The real value comes when teams understand how to apply AI with the right context. That might include design systems, business rules, research insights, customer feedback, brand standards, data governance, or organizational knowledge. AI performs better when teams give it meaningful direction.
In other words, the fastest way to build confidence is not to read another prediction about the future of work. It is to start experimenting, learning, and sharing what works.
Curiosity may be the best response to AI uncertainty.
Customer insight keeps AI grounded in reality
Across the discussion, one point came through again and again: AI cannot replace the human signals that come from observing, listening to, and understanding real people.
Jessa made the point through a practical example.

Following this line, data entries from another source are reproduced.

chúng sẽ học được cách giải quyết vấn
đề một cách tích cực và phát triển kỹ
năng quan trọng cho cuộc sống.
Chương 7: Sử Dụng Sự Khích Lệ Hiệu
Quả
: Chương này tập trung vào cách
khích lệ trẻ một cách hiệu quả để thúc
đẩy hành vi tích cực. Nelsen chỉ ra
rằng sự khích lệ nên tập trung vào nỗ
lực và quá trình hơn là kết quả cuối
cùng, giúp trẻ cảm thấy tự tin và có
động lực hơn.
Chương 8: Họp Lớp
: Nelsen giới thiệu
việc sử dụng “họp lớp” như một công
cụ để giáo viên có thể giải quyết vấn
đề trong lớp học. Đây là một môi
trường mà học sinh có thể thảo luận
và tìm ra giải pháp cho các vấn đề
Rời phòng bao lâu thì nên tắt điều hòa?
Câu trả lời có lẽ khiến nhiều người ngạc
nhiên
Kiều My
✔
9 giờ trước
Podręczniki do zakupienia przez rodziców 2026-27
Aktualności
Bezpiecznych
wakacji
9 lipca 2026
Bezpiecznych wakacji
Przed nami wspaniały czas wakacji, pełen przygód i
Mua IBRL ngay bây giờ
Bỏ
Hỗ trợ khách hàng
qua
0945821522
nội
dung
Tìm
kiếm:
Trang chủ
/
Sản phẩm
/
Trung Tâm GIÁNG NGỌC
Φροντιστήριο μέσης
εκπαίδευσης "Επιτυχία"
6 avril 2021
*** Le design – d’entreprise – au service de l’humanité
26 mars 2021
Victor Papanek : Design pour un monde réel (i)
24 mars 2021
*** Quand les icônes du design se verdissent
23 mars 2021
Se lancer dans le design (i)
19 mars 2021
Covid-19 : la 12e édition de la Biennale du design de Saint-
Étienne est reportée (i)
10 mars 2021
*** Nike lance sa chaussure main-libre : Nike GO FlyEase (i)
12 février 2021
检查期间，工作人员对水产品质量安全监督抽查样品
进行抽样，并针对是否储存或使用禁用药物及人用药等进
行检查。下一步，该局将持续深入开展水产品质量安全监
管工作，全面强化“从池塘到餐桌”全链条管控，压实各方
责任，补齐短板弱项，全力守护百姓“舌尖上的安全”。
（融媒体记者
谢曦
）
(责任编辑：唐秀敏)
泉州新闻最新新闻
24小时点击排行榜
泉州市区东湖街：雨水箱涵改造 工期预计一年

AI cannot give you an input signal more important than standing in a restaurant and watching an operator explain the workaround they have been using for eight months. That kind of insight comes from being close to the customer, the employee, the user, or the person experiencing the problem firsthand.
Eliel echoed the importance of customer stories. Data can inform decisions, but real voices and real experiences often move teams in ways that dashboards cannot. When executives hear directly from customers, the conversation changes. The problem becomes tangible. The stakes become clear.
That is where research and customer insight teams have a powerful advantage.
AI can summarize what already exists. It can identify patterns in data. It can accelerate synthesis. But organizations still need human teams to bring in fresh signals, interpret nuance, and ensure that decisions are grounded in lived experience.
Without that grounding, teams risk moving faster in the wrong direction.
With it, they can increase decision velocity—not just speed, but speed with direction.
The future belongs to teams that combine AI speed with human judgment
The conversation at Crafted was not about whether AI will change design, research, product development, or customer experience. It already has.
The real question is how teams will respond.
They can use AI to move faster through old processes. Or they can use it to rethink how decisions get made.
They can focus on what has been automated. Or they can focus on what becomes possible with the time they gain.
They can shrink back from uncertainty. Or they can step into the ambiguity and help their organizations find clarity.
The leaders who thrive in the AI era will be the ones who understand where technology can accelerate the work—and where human judgment must lead it.
That means asking better questions. Staying close to customers. Knowing when to slow down. Building confidence through experimentation. And never outsourcing accountability for the decisions that matter most.